Given data ->
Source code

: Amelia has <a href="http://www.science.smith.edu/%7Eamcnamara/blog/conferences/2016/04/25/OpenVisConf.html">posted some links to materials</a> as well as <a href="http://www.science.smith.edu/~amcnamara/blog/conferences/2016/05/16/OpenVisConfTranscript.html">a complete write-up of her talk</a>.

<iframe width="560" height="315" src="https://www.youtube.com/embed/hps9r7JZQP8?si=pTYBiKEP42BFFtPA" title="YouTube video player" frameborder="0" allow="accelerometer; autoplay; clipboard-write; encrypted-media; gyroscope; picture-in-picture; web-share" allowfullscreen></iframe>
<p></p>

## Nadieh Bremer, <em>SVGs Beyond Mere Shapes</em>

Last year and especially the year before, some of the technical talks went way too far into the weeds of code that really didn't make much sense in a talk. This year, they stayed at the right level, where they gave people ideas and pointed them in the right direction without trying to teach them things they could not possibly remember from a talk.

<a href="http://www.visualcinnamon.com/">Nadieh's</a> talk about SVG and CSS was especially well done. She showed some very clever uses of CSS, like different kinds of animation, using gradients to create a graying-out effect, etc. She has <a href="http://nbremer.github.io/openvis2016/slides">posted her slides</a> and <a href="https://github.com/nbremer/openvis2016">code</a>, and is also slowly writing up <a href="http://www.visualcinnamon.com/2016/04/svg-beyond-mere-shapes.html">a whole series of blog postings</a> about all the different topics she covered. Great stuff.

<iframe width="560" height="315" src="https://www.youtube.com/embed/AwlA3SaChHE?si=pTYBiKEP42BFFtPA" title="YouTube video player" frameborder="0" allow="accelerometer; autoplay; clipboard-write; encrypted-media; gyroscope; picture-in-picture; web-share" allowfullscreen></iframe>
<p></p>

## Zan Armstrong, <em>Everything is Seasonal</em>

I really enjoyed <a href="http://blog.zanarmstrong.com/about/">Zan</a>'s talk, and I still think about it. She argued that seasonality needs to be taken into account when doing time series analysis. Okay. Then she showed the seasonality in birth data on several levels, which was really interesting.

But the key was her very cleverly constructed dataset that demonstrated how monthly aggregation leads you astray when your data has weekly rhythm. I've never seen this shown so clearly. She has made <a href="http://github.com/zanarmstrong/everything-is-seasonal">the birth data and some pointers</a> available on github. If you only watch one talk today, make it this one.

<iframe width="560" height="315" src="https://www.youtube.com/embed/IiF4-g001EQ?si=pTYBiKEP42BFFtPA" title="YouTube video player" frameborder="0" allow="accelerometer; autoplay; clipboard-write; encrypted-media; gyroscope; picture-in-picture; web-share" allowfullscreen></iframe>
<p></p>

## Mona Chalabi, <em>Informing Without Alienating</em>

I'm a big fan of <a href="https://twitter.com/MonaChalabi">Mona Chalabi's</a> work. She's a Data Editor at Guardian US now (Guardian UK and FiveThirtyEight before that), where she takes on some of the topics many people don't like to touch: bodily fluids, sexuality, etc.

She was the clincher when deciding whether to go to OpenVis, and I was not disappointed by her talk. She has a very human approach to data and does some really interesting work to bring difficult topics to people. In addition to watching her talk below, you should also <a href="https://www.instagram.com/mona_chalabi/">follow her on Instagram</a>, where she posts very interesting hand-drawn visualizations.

...

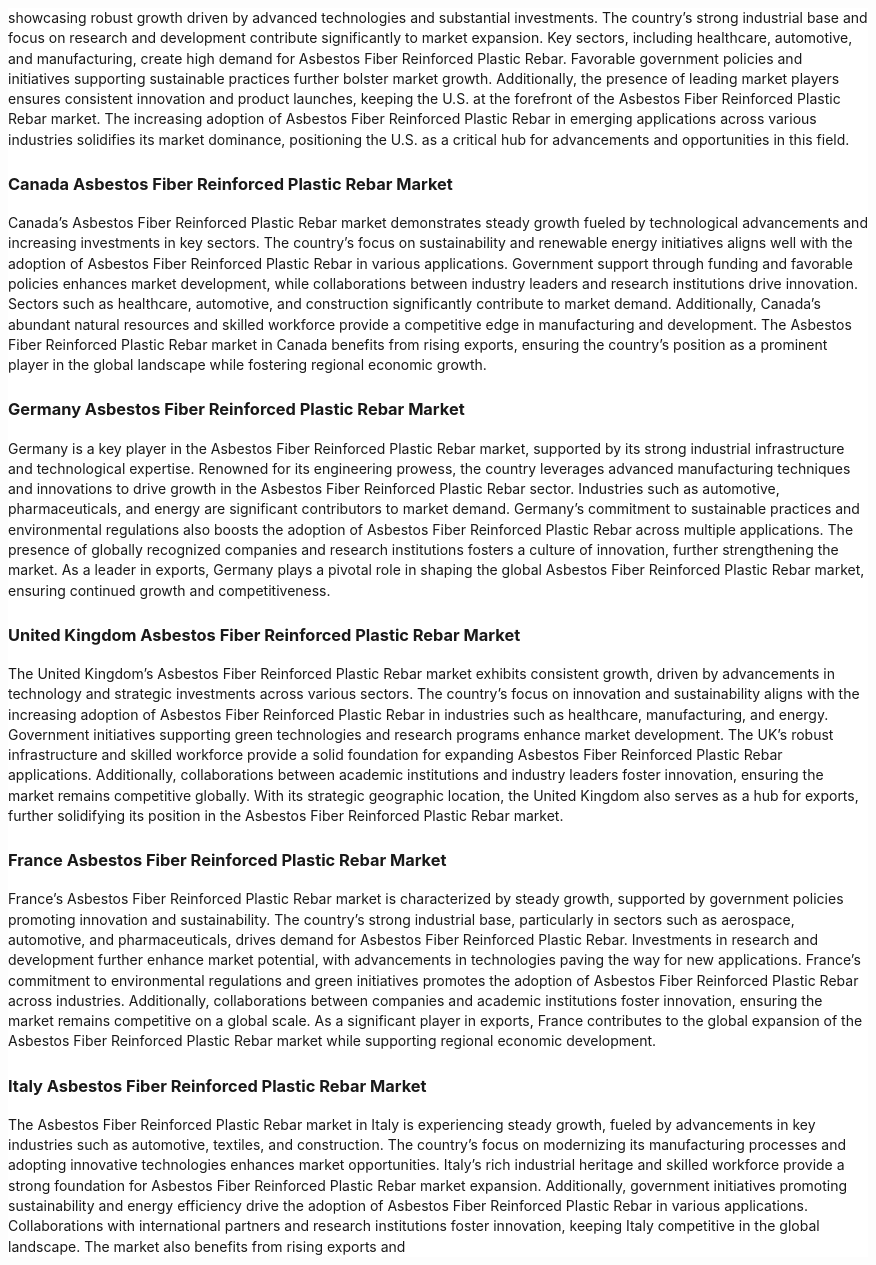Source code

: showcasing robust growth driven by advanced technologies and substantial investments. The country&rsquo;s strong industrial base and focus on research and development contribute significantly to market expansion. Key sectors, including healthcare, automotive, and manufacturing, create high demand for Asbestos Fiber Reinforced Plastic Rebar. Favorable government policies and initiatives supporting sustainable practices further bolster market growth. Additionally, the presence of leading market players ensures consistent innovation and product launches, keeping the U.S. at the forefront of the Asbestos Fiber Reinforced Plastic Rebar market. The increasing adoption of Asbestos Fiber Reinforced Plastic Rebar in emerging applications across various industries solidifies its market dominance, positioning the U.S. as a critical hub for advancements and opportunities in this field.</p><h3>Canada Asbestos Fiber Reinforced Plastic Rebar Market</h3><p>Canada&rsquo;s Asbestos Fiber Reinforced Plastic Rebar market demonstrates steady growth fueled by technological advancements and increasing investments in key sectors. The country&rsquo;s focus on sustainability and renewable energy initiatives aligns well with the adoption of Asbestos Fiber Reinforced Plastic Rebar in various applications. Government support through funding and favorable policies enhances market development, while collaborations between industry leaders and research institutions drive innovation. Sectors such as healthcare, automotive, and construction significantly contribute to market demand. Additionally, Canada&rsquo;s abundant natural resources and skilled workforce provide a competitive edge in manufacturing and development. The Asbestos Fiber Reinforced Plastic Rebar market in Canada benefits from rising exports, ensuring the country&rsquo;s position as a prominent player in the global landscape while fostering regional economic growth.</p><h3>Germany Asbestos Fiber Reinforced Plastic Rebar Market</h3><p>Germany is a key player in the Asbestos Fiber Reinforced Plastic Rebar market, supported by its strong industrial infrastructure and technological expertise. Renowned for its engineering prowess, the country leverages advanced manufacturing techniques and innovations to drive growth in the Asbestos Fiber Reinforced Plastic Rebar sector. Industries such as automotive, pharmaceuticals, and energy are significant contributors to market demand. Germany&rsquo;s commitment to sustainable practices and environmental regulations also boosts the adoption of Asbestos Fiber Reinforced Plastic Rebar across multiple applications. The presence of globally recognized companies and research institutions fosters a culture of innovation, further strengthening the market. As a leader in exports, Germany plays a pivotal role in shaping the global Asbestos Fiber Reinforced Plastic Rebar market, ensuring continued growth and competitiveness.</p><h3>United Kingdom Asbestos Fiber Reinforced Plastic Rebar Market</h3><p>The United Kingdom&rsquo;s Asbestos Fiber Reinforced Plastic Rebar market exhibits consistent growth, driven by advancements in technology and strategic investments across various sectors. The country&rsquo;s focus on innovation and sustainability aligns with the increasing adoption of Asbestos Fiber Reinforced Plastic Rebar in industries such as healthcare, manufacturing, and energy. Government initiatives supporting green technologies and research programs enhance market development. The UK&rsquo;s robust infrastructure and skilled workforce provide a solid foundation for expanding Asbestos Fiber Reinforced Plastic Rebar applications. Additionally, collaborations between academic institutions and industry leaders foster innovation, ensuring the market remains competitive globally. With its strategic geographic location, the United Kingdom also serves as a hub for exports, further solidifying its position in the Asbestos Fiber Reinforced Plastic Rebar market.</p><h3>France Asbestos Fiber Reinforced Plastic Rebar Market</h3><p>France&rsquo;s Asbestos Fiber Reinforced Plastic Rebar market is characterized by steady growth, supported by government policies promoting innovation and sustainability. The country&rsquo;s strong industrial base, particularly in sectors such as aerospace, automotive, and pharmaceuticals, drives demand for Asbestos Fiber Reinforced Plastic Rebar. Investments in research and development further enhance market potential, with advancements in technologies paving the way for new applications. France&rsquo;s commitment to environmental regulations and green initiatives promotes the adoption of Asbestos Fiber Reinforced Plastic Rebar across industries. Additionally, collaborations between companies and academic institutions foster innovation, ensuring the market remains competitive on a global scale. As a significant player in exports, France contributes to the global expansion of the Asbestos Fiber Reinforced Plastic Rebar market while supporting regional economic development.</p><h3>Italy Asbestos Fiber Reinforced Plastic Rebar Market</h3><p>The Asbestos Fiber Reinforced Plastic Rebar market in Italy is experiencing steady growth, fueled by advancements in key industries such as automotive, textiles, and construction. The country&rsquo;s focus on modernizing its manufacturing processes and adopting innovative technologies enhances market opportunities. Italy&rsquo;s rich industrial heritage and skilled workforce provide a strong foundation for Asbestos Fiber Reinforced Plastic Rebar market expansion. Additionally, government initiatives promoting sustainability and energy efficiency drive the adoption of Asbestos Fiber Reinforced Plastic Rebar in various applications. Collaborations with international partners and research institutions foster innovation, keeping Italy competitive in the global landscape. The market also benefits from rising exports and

Directions -> Return the lines from the one containing "But the key" through the one containing "I'm a big fan", word for word.

Solution ->
But the key was her very cleverly constructed dataset that demonstrated how monthly aggregation leads you astray when your data has weekly rhythm. I've never seen this shown so clearly. She has made <a href="http://github.com/zanarmstrong/everything-is-seasonal">the birth data and some pointers</a> available on github. If you only watch one talk today, make it this one.

<iframe width="560" height="315" src="https://www.youtube.com/embed/IiF4-g001EQ?si=pTYBiKEP42BFFtPA" title="YouTube video player" frameborder="0" allow="accelerometer; autoplay; clipboard-write; encrypted-media; gyroscope; picture-in-picture; web-share" allowfullscreen></iframe>
<p></p>

## Mona Chalabi, <em>Informing Without Alienating</em>

I'm a big fan of <a href="https://twitter.com/MonaChalabi">Mona Chalabi's</a> work. She's a Data Editor at Guardian US now (Guardian UK and FiveThirtyEight before that), where she takes on some of the topics many people don't like to touch: bodily fluids, sexuality, etc.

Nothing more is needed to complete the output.